DOCUMENT PASSAGE:
• • • •

Bargaining Framework

Minister of Labour and Citizens' Services, Mike de Jong confirmed, when speaking with Vaughn Palmer on Shaw Cable's Voice of BC on December 7th, that any settlement with BC's doctors will come out of the pockets of BC's social workers, prison guards and clerical workers. Minister de Jong spent most of his answer personally attacking me (as I had pre-taped the question that was put to him), but in between the lines he confirmed that the "new negotiating framework" is a fixed pot structured such that settlements for those at the top will come out of potential incomes for those at the bottom.

On November 30th Finance Minister Carole Taylor announced that: "Over a five-year period, including the current year (2005/06 to 2009/10), the Ministry of Finance forecasts that $11.4 billion in unallocated fiscal room is available for budget decisions. Half of that amount, or $5.7 billion, is set aside for compensation agreements across the broad public sector." She went on to say that $1 billion of the $5.7 billion was only available to those bargaining units that settled before April 1, 2006, and that an additional $300 million would be available if the province finished fiscal year 2009/10 with a surplus greater than $150 million.

• • • •

REQUIRED ACTION 1: What does the bargaining framework passage say, summed up in two sentences?
REQUIRED ACTION 2:
Answer these questions about the bargaining framework passage:
(a) On what date did Mike de Jong speak with Vaughn Palmer on Voice of BC?
(b) How much of the $5.7 billion was available only to bargaining units that settled before April 1, 2006?
(c) What condition had to be met for the additional $300 million to become available?
Rely only on the text to respond.

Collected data
• • • •

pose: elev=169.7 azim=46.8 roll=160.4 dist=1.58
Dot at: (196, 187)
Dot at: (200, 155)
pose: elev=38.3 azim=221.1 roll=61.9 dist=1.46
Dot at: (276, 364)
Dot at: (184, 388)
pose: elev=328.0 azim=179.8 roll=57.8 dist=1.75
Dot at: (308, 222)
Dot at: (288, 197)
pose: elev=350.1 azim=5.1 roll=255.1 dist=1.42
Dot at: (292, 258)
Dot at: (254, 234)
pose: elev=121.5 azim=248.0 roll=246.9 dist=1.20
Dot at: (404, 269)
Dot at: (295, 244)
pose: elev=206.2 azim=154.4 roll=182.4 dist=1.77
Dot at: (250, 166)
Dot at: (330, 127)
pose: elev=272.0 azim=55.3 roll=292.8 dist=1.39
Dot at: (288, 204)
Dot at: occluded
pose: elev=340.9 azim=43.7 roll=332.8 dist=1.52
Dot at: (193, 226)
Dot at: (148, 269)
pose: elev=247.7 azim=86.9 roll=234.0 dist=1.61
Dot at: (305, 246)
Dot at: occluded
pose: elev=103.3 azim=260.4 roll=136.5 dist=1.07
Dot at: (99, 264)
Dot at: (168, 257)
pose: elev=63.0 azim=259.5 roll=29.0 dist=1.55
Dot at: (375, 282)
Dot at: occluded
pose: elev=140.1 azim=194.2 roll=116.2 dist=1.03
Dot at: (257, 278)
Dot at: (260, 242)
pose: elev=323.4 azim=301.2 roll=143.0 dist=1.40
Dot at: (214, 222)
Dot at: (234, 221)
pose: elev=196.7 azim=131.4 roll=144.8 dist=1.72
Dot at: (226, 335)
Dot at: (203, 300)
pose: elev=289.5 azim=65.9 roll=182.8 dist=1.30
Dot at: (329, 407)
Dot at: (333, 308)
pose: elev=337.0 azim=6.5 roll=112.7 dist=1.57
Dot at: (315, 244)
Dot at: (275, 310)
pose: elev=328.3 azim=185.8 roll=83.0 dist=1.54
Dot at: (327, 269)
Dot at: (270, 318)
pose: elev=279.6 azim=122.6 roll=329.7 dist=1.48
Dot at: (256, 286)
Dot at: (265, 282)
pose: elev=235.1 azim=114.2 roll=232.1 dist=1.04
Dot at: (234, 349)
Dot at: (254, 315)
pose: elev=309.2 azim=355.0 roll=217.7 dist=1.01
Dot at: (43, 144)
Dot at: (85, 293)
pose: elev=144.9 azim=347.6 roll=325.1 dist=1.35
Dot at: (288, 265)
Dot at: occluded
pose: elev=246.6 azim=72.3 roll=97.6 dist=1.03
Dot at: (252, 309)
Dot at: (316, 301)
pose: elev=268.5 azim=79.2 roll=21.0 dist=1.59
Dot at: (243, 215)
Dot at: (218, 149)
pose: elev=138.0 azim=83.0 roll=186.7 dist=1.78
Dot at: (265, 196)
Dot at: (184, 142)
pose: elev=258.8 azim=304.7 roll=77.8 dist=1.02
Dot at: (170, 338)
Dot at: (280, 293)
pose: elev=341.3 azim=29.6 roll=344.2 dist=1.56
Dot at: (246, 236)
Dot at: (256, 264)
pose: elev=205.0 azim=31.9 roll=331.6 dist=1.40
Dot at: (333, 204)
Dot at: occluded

• • • •

WORKED SOLUTION 1: Labour Minister Mike de Jong confirmed on December 7th that the "new negotiating framework" is a fixed pot, so any settlement with BC's doctors will come out of the pockets of social workers, prison guards and clerical workers. Finance Minister Carole Taylor announced on November 30th that $5.7 billion of a forecast $11.4 billion in unallocated fiscal room over five years is set aside for public sector compensation agreements, with $1 billion available only to units that settled before April 1, 2006, and an extra $300 million if the 2009/10 surplus exceeded $150 million.

WORKED SOLUTION 2:
(a) December 7th.
(b) $1 billion.
(c) The province had to finish fiscal year 2009/10 with a surplus greater than $150 million.